§ GIVEN DATA:

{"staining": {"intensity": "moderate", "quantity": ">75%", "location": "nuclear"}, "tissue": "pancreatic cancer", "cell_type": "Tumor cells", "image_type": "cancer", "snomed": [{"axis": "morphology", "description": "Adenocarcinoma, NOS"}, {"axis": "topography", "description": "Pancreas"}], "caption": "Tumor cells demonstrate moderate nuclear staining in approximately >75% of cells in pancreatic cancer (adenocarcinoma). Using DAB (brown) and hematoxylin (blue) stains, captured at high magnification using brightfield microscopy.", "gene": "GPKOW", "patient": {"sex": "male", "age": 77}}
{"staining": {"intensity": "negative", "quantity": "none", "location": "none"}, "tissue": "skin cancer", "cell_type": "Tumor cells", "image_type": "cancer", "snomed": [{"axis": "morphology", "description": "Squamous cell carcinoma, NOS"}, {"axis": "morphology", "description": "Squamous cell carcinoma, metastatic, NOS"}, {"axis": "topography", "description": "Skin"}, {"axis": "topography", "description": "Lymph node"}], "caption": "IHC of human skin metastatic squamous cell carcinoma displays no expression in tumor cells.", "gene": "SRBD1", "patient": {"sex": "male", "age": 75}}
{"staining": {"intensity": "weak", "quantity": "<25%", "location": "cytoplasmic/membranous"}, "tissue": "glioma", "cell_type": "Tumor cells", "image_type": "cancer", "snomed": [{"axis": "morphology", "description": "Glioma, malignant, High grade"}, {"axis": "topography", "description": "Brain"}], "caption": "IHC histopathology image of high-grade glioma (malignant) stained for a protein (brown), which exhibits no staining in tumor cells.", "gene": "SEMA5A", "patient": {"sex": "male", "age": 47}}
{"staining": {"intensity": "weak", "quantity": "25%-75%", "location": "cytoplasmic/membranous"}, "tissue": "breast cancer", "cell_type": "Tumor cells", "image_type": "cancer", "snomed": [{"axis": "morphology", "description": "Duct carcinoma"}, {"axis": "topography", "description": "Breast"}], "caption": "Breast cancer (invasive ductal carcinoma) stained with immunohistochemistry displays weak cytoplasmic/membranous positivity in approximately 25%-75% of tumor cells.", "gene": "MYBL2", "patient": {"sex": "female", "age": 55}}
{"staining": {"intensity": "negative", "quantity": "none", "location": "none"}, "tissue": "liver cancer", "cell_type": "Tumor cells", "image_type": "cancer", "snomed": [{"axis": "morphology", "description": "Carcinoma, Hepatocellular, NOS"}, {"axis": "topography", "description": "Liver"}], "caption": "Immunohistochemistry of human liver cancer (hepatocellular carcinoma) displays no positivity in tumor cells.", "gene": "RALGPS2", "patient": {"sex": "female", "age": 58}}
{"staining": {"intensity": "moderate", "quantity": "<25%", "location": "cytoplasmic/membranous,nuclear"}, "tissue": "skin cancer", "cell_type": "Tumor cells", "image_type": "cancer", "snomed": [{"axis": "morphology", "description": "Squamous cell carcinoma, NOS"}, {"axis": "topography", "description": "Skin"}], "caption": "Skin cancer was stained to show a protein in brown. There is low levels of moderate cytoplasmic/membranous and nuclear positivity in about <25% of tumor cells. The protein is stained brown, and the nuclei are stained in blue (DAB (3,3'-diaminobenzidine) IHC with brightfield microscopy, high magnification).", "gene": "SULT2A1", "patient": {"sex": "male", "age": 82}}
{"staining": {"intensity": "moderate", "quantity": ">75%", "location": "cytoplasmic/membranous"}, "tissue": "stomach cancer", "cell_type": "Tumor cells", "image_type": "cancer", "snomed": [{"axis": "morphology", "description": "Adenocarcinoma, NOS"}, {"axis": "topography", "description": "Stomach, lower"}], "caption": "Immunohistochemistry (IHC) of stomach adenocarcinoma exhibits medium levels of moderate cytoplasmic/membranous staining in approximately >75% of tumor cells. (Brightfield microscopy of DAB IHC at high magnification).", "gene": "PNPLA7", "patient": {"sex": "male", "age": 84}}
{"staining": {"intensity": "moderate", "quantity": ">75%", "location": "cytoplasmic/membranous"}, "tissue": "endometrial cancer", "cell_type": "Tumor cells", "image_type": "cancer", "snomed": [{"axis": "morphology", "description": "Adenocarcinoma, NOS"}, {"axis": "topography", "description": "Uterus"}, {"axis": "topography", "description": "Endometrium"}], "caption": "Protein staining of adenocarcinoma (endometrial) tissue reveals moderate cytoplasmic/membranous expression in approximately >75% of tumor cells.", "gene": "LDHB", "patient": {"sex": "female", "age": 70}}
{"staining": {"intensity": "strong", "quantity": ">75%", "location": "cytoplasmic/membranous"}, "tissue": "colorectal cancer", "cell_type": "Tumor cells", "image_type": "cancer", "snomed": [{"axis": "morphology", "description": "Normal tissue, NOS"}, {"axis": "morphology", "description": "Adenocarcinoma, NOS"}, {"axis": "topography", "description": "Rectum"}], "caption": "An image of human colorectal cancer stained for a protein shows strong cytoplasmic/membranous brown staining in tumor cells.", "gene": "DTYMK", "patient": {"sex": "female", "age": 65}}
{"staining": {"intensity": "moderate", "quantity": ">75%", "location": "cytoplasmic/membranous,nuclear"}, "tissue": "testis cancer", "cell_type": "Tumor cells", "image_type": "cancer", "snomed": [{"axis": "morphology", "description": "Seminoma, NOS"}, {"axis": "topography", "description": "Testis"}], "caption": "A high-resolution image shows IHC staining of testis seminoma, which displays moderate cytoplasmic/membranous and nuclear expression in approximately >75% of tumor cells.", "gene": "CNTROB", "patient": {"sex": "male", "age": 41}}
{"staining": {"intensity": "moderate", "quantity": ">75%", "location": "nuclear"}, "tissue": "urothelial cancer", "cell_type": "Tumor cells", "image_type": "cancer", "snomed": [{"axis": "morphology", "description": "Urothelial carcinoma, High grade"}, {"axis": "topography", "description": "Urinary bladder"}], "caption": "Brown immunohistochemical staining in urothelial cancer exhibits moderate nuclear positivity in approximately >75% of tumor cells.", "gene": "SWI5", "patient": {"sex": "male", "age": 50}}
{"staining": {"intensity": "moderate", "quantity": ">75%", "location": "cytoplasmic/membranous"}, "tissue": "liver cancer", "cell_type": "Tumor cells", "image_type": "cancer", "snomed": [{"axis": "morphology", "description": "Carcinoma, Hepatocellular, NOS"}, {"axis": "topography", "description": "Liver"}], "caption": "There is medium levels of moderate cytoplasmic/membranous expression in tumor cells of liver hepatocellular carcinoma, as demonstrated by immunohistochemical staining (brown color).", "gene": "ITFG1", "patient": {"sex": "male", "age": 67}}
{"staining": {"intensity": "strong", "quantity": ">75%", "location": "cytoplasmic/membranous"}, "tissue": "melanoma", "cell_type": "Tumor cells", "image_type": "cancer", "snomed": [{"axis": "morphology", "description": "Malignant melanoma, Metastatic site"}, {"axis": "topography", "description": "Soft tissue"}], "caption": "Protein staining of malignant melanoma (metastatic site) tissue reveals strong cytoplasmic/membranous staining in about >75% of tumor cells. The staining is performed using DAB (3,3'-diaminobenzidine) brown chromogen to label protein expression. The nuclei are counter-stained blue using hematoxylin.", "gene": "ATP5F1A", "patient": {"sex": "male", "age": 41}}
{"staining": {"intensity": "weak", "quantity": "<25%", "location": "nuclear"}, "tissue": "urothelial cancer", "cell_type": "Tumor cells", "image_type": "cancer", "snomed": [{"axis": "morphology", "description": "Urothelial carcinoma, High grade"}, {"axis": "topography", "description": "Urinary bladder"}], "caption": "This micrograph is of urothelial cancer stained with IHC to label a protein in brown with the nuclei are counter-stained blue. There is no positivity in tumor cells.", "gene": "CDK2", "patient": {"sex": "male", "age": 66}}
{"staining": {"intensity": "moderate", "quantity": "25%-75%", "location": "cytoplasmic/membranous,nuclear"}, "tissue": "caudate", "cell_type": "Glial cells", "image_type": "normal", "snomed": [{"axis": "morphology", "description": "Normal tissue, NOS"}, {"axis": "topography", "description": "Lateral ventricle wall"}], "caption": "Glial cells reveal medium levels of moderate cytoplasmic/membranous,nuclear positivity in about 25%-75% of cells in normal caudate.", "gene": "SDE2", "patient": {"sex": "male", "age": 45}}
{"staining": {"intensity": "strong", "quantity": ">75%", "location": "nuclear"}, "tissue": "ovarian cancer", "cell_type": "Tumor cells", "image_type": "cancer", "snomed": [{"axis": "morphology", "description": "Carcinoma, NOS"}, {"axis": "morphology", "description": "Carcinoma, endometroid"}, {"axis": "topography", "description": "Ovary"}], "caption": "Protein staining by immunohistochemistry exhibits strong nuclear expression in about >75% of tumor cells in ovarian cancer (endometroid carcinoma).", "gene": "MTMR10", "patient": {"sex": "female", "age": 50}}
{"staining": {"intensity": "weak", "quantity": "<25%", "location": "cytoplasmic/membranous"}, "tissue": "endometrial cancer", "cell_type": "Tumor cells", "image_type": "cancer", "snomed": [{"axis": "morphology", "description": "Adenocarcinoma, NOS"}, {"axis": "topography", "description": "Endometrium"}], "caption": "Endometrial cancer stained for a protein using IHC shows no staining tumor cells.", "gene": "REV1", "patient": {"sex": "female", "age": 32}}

§ WORK TO COMPLETE: Would you please set down the lines from the one with "staining by immunohistochemistry" to the end of the data above, exactly and without any other lines?

§ WRITTEN ANSWER:
{"staining": {"intensity": "strong", "quantity": ">75%", "location": "nuclear"}, "tissue": "ovarian cancer", "cell_type": "Tumor cells", "image_type": "cancer", "snomed": [{"axis": "morphology", "description": "Carcinoma, NOS"}, {"axis": "morphology", "description": "Carcinoma, endometroid"}, {"axis": "topography", "description": "Ovary"}], "caption": "Protein staining by immunohistochemistry exhibits strong nuclear expression in about >75% of tumor cells in ovarian cancer (endometroid carcinoma).", "gene": "MTMR10", "patient": {"sex": "female", "age": 50}}
{"staining": {"intensity": "weak", "quantity": "<25%", "location": "cytoplasmic/membranous"}, "tissue": "endometrial cancer", "cell_type": "Tumor cells", "image_type": "cancer", "snomed": [{"axis": "morphology", "description": "Adenocarcinoma, NOS"}, {"axis": "topography", "description": "Endometrium"}], "caption": "Endometrial cancer stained for a protein using IHC shows no staining tumor cells.", "gene": "REV1", "patient": {"sex": "female", "age": 32}}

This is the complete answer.